What you should do ▸
The expected result is the full listing, retyped exactly, without a single picture.

Given information ▸
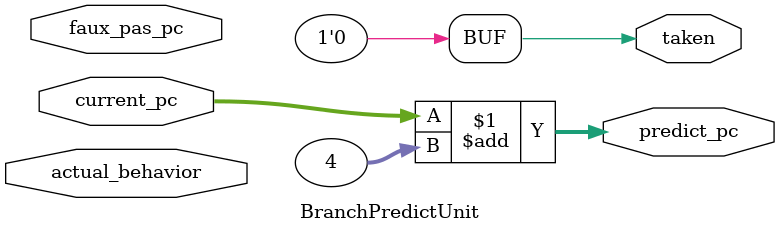
<source format=v>
module BranchPredictUnit(
    input [31:0] current_pc,
    output[31:0] predict_pc,
    output       taken,

    input [31:0] faux_pas_pc,
    input        actual_behavior
);

assign taken = 0;
assign predict_pc = current_pc+4;

endmodule

</source>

Response to the task ▸
<source format=v>
module BranchPredictUnit(
    input [31:0] current_pc,
    output[31:0] predict_pc,
    output       taken,

    input [31:0] faux_pas_pc,
    input        actual_behavior
);

assign taken = 0;
assign predict_pc = current_pc+4;

endmodule

</source>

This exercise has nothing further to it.